|Addiction Treatment Industry Newswire|
|12/26/2014 -ATIN – There are growing calls coming from all over the addiction treatment industry for reform, especially after Obamacare becomes more and more fully embedded into the system of medical payment relations between the states and the federal government. Of particular concern, according to industry CEOs we have talked to in recent years and advocacy institutions like the Legal Action Center, is a rule that has been for decades part of the fabric of federal payments to the “public” side of the addiction treatment industry – as we have explained for years now in Treatment Magazine, public/private is an increasingly meaningless addiction industry distinction, especially for the larger “public” treatment providers – that addiction treatment providers say is being misapplied to them, a rule that essentially does not allow federal Medicaid to pay for residential care at a treatment center that has more than 16 beds.
Phoenix House CEO Calls for Reform
With the increased discussion and complaints from leadership in the treatment industry and also news reports recently like the one in the Springfield State Register, the major newspaper covering the Springfield, IL capitol region that described how in Illinois there is growing evidence that the 16-bed limit is pushing people into outpatient care vs. residential – while perhaps in some cases it might be perfectly appropriate for a client to be in some form of outpatient care, it may also be that in some highly acute cases that residential is needed and unable to be offered due to problems getting paid by Medicaid – we here at Treatment Magazine thought it about time that we approach a highly credible source to succinctly put into perspective what the problem is from the addiction treatment industry’s perspective. So we asked Howard Meitiner, who will soon be retiring as CEO of addiction industry giant Phoenix House after nearly eight years at the helm, to provide for this article his and Phoenix House’s perspective on the 16-bed limitation, or what is known in shorthand as the IMD Exclusion. Says Meitiner “The Institution for Mental Disease Exclusion” [IMD Exclusion] – designed to guard against Medicaid picking up part of the cost of operating psychiatric hospitals – has been misapplied, since first enacted, to residential treatment settings serving substance use disordered individuals.

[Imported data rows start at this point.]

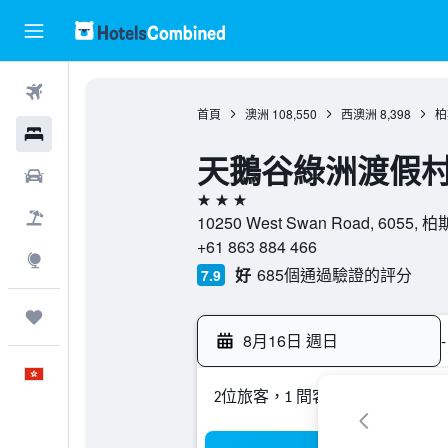
機票
首頁
澳洲
108,550
西澳洲
8,398
柏
酒店
天鵝谷綠洲渡假村 
租車
3星級
機票＋酒店
10250 West Swan Road, 6055,
+61 863 884 466
探索
好
685個通過驗證的評分
7.9
我的旅程
8月16日 週日
-
中文
2位旅客，1 間客房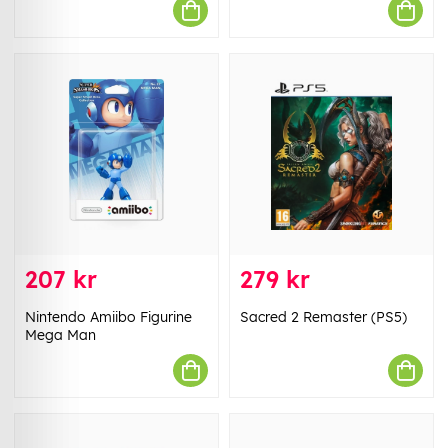
207 kr
279 kr
Nintendo Amiibo Figurine
Sacred 2 Remaster (PS5)
Mega Man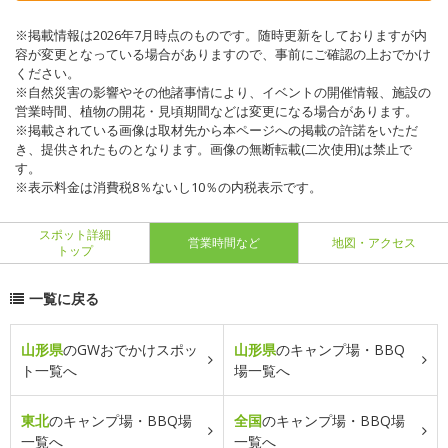
※掲載情報は2026年7月時点のものです。随時更新をしておりますが内
容が変更となっている場合がありますので、事前にご確認の上おでかけ
ください。
※自然災害の影響やその他諸事情により、イベントの開催情報、施設の
営業時間、植物の開花・見頃期間などは変更になる場合があります。
※掲載されている画像は取材先から本ページへの掲載の許諾をいただ
き、提供されたものとなります。画像の無断転載(二次使用)は禁止で
す。
※表示料金は消費税8％ないし10％の内税表示です。
スポット詳細
営業時間など
地図・アクセス
トップ
一覧に戻る
山形県
のGWおでかけスポッ
山形県
のキャンプ場・BBQ
ト一覧へ
場一覧へ
東北
のキャンプ場・BBQ場
全国
のキャンプ場・BBQ場
一覧へ
一覧へ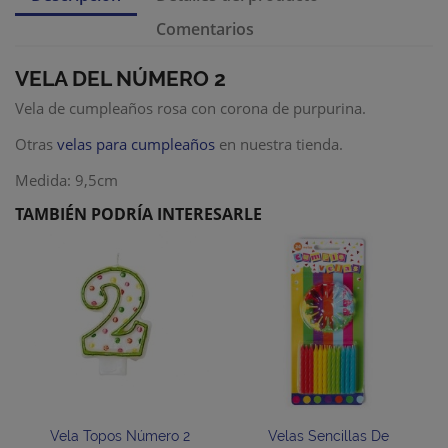
Comentarios
VELA DEL NÚMERO 2
Vela de cumpleaños rosa con corona de purpurina.
Otras
velas para cumpleaños
en nuestra tienda.
Medida: 9,5cm
TAMBIÉN PODRÍA INTERESARLE
Vela Topos Número 2
Velas Sencillas De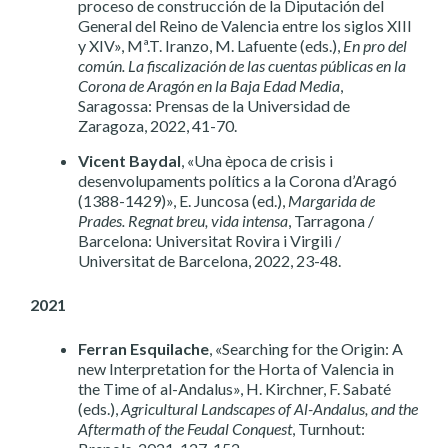
proceso de construcción de la Diputación del
General del Reino de Valencia entre los siglos XIII
y XIV», Mª.T. Iranzo, M. Lafuente (eds.),
En pro del
común. La fiscalización de las cuentas públicas en la
Corona de Aragón en la Baja Edad Media
,
Saragossa: Prensas de la Universidad de
Zaragoza, 2022, 41-70.
Vicent Baydal
, «Una època de crisis i
desenvolupaments polítics a la Corona d’Aragó
(1388-1429)», E. Juncosa (ed.),
Margarida de
Prades. Regnat breu, vida intensa
, Tarragona /
Barcelona: Universitat Rovira i Virgili /
Universitat de Barcelona, 2022, 23-48.
2021
Ferran Esquilache
, «Searching for the Origin: A
new Interpretation for the Horta of Valencia in
the Time of al-Andalus», H. Kirchner, F. Sabaté
(eds.),
Agricultural Landscapes of Al-Andalus, and the
Aftermath of the Feudal Conquest
, Turnhout: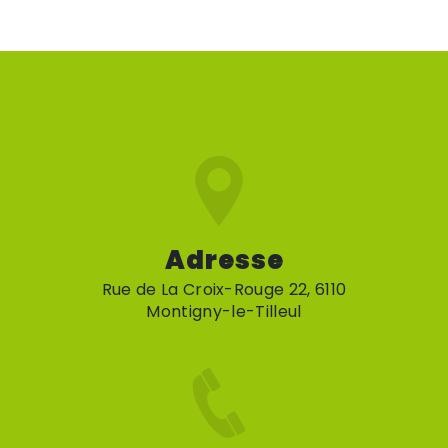
Adresse
Rue de La Croix-Rouge 22, 6110
Montigny-le-Tilleul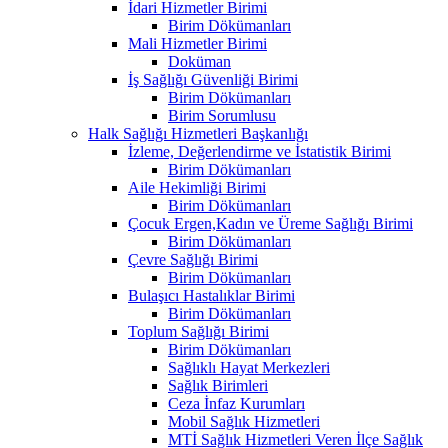
İdari Hizmetler Birimi
Birim Dökümanları
Mali Hizmetler Birimi
Doküman
İş Sağlığı Güvenliği Birimi
Birim Dökümanları
Birim Sorumlusu
Halk Sağlığı Hizmetleri Başkanlığı
İzleme, Değerlendirme ve İstatistik Birimi
Birim Dökümanları
Aile Hekimliği Birimi
Birim Dökümanları
Çocuk Ergen,Kadın ve Üreme Sağlığı Birimi
Birim Dökümanları
Çevre Sağlığı Birimi
Birim Dökümanları
Bulaşıcı Hastalıklar Birimi
Birim Dökümanları
Toplum Sağlığı Birimi
Birim Dökümanları
Sağlıklı Hayat Merkezleri
Sağlık Birimleri
Ceza İnfaz Kurumları
Mobil Sağlık Hizmetleri
MTİ Sağlık Hizmetleri Veren İlçe Sağlık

Residential treatment programs are not institutions by any definition have nothing in common with psychiatric hospitals and should not be held to an arbitrary, decidedly not evidence-based, bed limitation. CMS [the powerful Centers for Medicaid Services that sets policy and to some extent controls federal payments] should cease applying this Exclusion to prevent providers of residential substance abuse treatment services from billing Medicaid – medical and clinical services that are Medicaid reimbursed in non-residential settings”.
Part of Social Security Act since Medicaid’s Enactment
According to the Legal Action Center, an advocacy group that fights for the rights of those with addiction whose long-time board chair is Daniel Mayers recently retired partner at the powerful Washington DC law firm of Wilmer Cutler and Pickering, the Medicaid IMD Exclusion has been part of the Social Security Act in section 1905(a)(B) since Medicaid’s enactment in 1965. It was part of Democratic President Johnson’s vast increase in social services during his tenure in the mid-1960s as president backed up by a Congress that at the time was firmly controlled in both the Senate and House by Democrats artfully manipulated by Johnson who had previously been a senator from Texas for decades. (Source: Robert Caro’s The Years Lyndon Johnson: Master of the Senate and The Years of Lyndon Johnson: Passage of Power) The situation in Washington DC at the time was vastly different than now, where we have a split government with enormous animosity between a Democratic President and a Congress after recent elections that is controlled completely by mostly antagonistic Republicans. In such an atmosphere, there is mostly politics being played and not real effort to do the work of government, which is to update outmoded regulations like the IMD Exclusion.
Suggestions for Reform
Nevertheless, the Legal Action Center says there are a range of reform solutions to get rid of the IMD Exclusion, ranging from full repeal by Congress, to raising the 16-bed limitation all the way to Health and Human Services issuing waivers to treatment centers.